Exercise aim » For this exercise, write out the whole listing below exactly, omitting its images.

Given information »

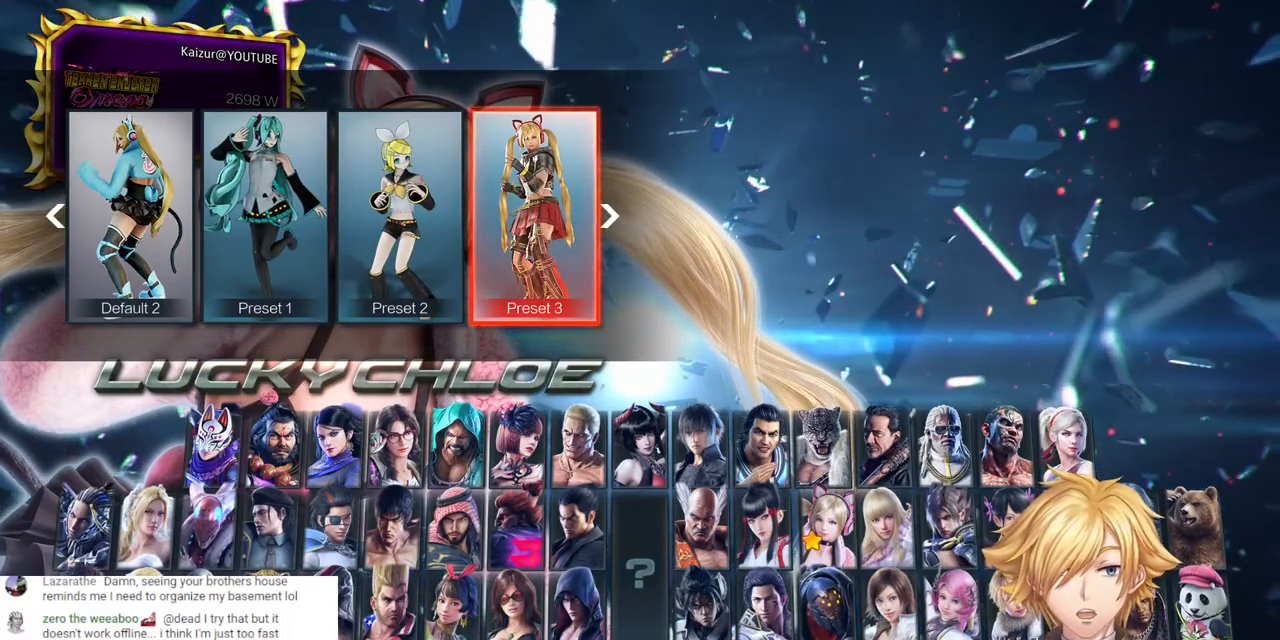
{"buttons": [], "left_stick": "center", "right_stick": "center", "events": []}
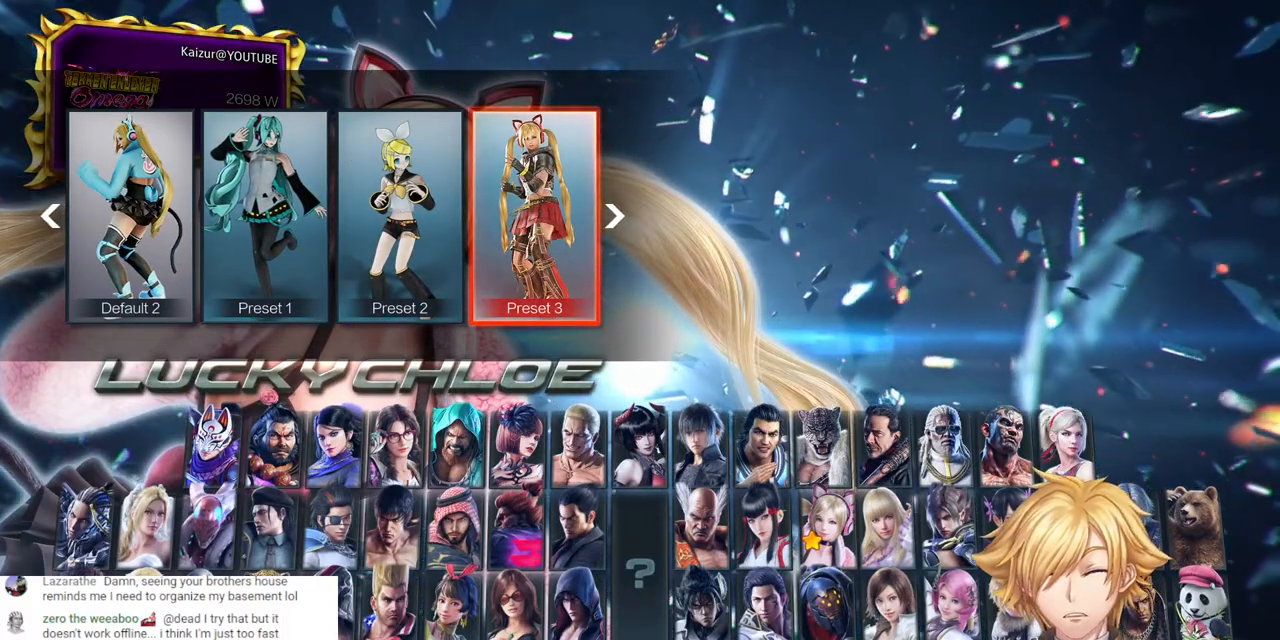
{"buttons": [], "left_stick": "center", "right_stick": "center", "events": []}
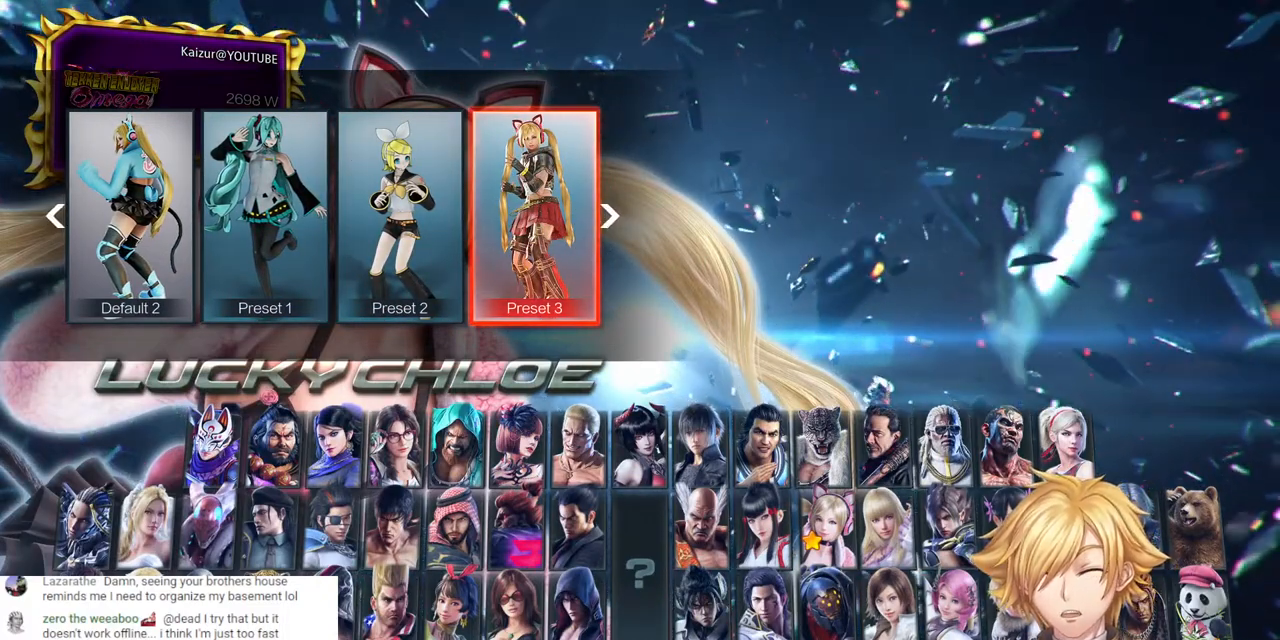
{"buttons": [], "left_stick": "center", "right_stick": "center", "events": []}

Exercise result »
{"buttons": [], "left_stick": "center", "right_stick": "center", "events": []}
{"buttons": [], "left_stick": "center", "right_stick": "center", "events": []}
{"buttons": [], "left_stick": "center", "right_stick": "center", "events": []}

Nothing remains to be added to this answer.